- What you will do -
Go to the line below containing "index mcp: (174, 108)" and print exactly from there through the line containing "index tip: (333, 147)", both included. Print nothing else.

- Data supplied -

▶

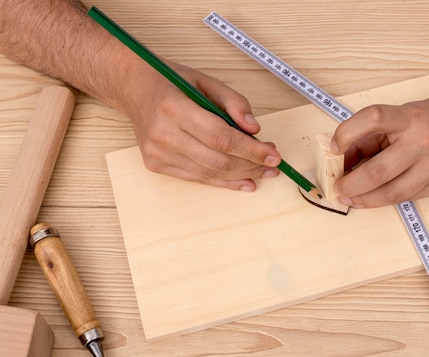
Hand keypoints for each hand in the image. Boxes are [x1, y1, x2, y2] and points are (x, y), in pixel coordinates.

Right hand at [123, 61, 280, 190]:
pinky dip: (222, 181)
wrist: (132, 87)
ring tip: (262, 172)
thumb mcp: (206, 81)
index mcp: (174, 108)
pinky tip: (243, 181)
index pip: (222, 137)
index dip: (252, 150)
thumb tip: (255, 129)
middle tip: (273, 165)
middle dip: (251, 165)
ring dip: (241, 175)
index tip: (274, 155)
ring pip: (209, 173)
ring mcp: (157, 153)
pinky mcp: (155, 164)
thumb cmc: (169, 81)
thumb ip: (234, 102)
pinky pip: (196, 178)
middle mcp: (162, 134)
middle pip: (218, 159)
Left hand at [331, 91, 428, 207]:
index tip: (333, 147)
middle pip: (378, 170)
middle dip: (351, 184)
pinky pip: (411, 197)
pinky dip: (390, 198)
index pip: (372, 118)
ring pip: (393, 193)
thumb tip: (345, 159)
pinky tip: (379, 197)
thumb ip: (377, 135)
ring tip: (352, 199)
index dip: (347, 133)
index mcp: (411, 117)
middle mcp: (425, 140)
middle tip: (338, 189)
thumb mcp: (407, 114)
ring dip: (366, 200)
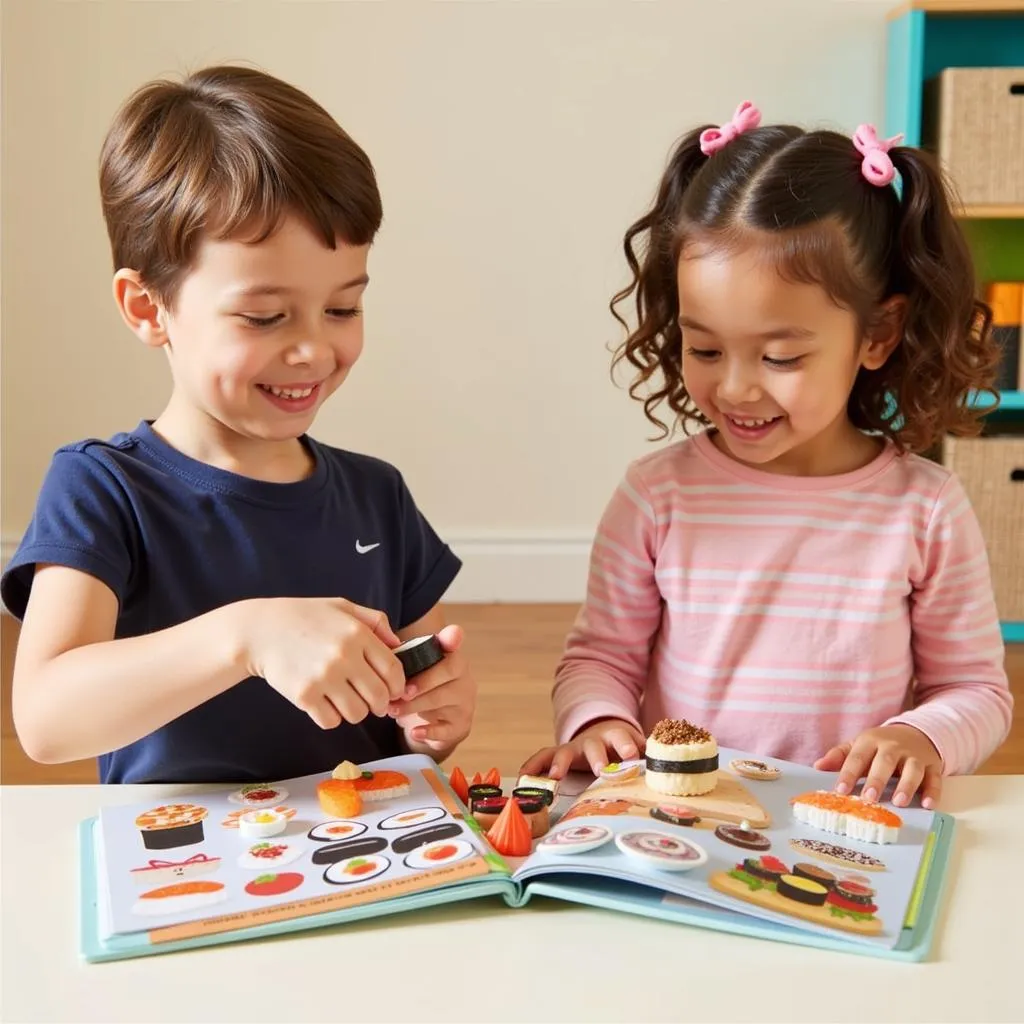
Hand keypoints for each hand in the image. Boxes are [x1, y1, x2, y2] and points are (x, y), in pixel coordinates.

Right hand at [239, 597, 406, 728]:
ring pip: (357, 714)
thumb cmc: (304, 617)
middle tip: (373, 702)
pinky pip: (331, 721)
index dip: (398, 686)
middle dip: (380, 704)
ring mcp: (324, 678)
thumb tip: (399, 645)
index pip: (393, 670)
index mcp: (358, 634)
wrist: (259, 630)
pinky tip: (325, 704)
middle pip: (379, 697)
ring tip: (347, 701)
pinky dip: (331, 717)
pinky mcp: (304, 696)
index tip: (394, 690)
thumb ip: (375, 622)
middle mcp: (344, 656)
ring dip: (356, 712)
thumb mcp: (343, 607)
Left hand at [388, 625, 475, 755]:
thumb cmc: (422, 687)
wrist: (437, 719)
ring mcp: (465, 702)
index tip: (450, 638)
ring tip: (392, 710)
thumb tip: (384, 649)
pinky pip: (446, 729)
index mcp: (451, 656)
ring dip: (413, 706)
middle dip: (419, 682)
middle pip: (446, 672)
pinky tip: (413, 732)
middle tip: (396, 692)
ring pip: (441, 700)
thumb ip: (405, 656)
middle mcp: (463, 676)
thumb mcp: (416, 669)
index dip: (452, 639)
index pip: (454, 643)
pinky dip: (429, 731)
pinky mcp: (461, 725)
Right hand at [519, 718, 644, 779]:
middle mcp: (593, 740)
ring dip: (559, 764)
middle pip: (594, 746)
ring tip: (554, 777)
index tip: (632, 755)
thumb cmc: (623, 746)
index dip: (627, 746)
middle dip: (597, 758)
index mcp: (616, 736)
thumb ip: (651, 755)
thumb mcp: (638, 747)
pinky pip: (542, 757)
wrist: (602, 730)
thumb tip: (673, 766)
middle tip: (600, 770)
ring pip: (564, 751)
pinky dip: (532, 765)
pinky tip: (523, 776)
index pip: (622, 738)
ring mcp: (573, 746)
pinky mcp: (558, 754)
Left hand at [814, 724, 943, 808]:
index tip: (840, 791)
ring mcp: (914, 755)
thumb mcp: (858, 745)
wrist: (915, 732)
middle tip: (869, 797)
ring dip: (907, 785)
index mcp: (870, 741)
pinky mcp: (933, 764)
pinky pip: (934, 778)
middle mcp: (893, 746)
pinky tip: (929, 804)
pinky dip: (933, 791)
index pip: (857, 757)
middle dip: (877, 779)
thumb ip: (839, 756)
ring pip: (912, 769)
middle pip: (885, 761)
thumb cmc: (880, 745)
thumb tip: (817, 767)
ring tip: (899, 802)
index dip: (848, 774)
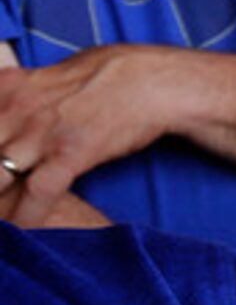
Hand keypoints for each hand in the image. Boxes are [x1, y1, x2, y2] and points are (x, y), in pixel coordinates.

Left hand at [0, 43, 181, 220]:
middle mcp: (16, 109)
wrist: (152, 81)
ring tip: (2, 223)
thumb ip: (19, 93)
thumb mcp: (47, 75)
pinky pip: (38, 191)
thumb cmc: (108, 75)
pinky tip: (22, 229)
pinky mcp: (71, 153)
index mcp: (7, 88)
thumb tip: (9, 106)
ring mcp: (42, 132)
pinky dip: (27, 214)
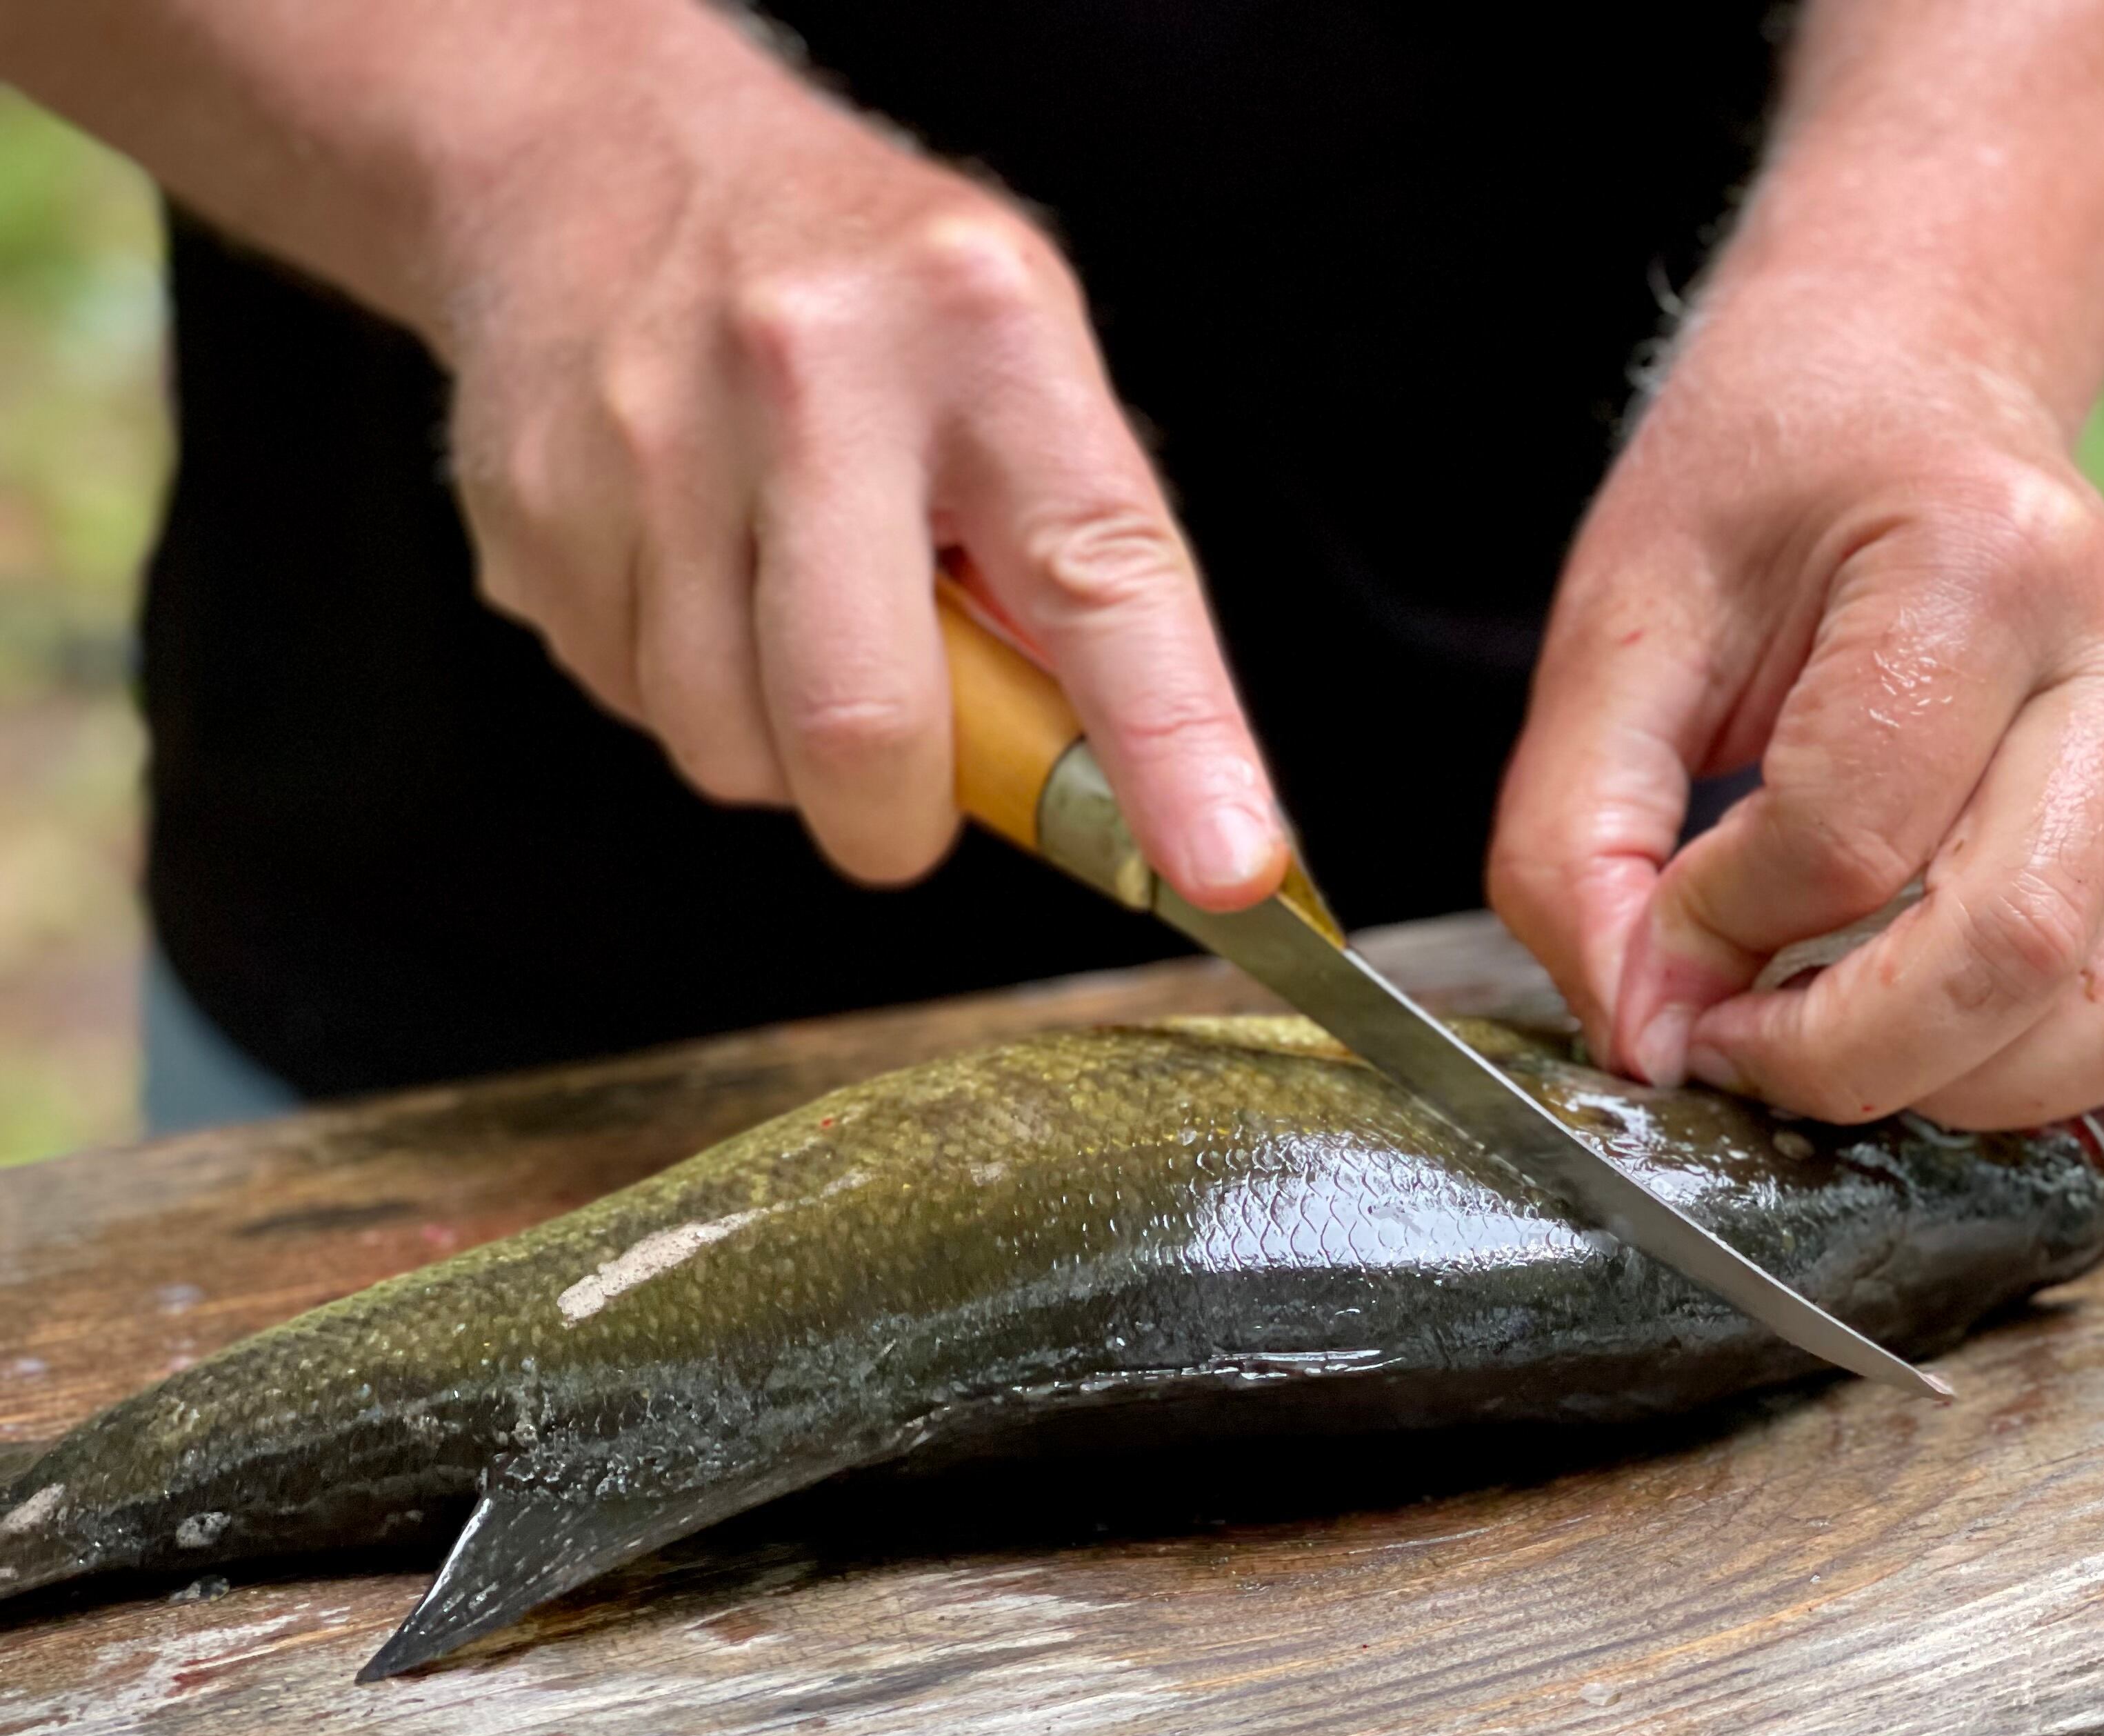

◀

- Task answer -
index mcp: (174, 108)
pinky tip: (243, 181)
index pip: (222, 137)
index dip: (252, 150)
thumb tip: (255, 129)
middle tip: (273, 165)
middle dip: (251, 165)
ring dip: (241, 175)
index tip: (274, 155)
ring pip: (209, 173)
ring mcp: (157, 153)
pinky mcp: (155, 164)
thumb cmc: (169, 81)
thumb ip: (234, 102)
pinky pip: (196, 178)
middle mcp: (162, 134)
middle pip: (218, 159)
Left hand at [331, 91, 428, 207]:
index tip: (333, 147)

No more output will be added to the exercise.